SOURCE PASSAGE:
But Barclays revised down its Brent forecast for this year to $84 per barrel, down by $3 from its previous forecast. The bank’s fourth-quarter estimate of $92 a barrel Brent remained unchanged.
Barclays expects a deficit of 670,000 barrels per day (bpd) on the oil market this year, and a 250,000 bpd deficit next year.
The bank sees a tussle between major oil producers and consumers unfolding.
“A tussle between key producers and consumers is visible in the G-7 efforts to cap Russian export prices and OPEC+ announcing significant voluntary adjustments to output,” Barclays said in the note.
In recent weeks, market fundamentals have turned more bullish, with oil demand estimated to have hit a record in June and possibly heading to a fresh record this month, per forecasts by the International Energy Agency (IEA).
Meanwhile, Saudi Arabia and OPEC+ are staying the course with the cuts, with the Kingdom extending its unilateral cut of 1 million bpd into September and signaling it could extend it further, or extend and deepen it.
Global oil demand hit a record 103 million bpd in June, and August could see yet another peak, the IEA said in its closely-watched Oil Market Report for August. World oil demand is set to grow by 2.2 million bpd this year, with China accounting for more than 70% of growth, the agency noted.

EXERCISE PROMPT: List every figure the oil market passage gives in barrels per day, and say what each one measures.

EXCERPTED RECORDS:
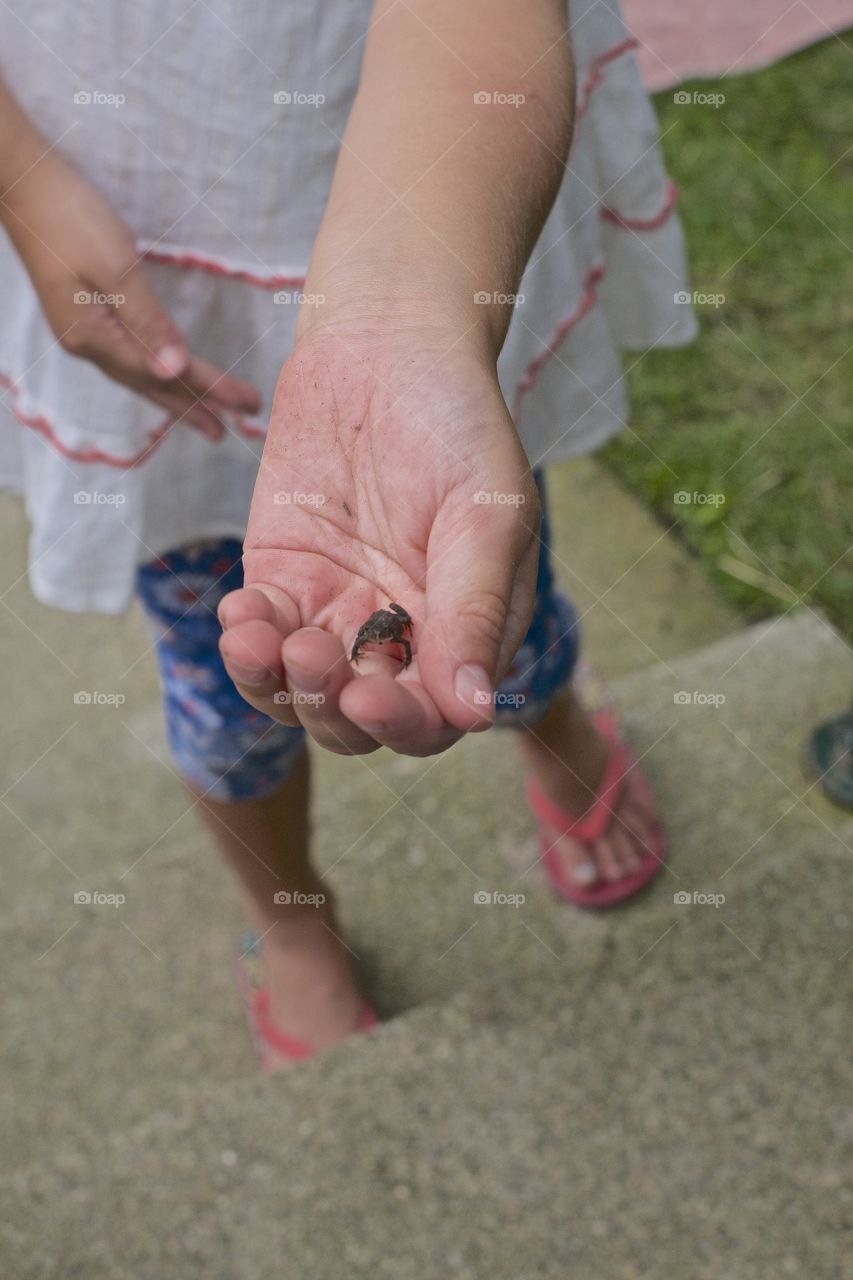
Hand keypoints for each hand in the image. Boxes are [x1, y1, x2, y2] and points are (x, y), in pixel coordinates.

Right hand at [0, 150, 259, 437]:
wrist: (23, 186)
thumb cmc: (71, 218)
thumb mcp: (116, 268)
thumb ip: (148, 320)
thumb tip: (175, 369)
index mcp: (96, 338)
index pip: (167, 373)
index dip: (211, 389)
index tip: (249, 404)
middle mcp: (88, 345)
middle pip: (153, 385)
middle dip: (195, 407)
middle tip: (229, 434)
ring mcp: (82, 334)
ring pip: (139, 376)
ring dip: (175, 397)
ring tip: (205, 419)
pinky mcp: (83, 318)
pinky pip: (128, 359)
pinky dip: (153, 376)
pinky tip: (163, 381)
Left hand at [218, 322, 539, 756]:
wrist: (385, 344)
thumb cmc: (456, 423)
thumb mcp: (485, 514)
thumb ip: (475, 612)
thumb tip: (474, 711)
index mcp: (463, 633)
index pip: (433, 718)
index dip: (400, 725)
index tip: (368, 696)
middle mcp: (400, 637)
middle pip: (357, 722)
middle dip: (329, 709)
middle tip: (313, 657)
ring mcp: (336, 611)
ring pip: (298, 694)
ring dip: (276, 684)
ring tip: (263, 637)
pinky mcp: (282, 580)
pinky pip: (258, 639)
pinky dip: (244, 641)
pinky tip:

ANSWER SECTION:
- 670,000 barrels per day: the oil market deficit Barclays expects this year
- 250,000 barrels per day: the deficit Barclays expects next year
- 1 million barrels per day: Saudi Arabia's unilateral cut, extended into September
- 103 million barrels per day: the record global oil demand in June
- 2.2 million barrels per day: the growth in world oil demand the IEA expects this year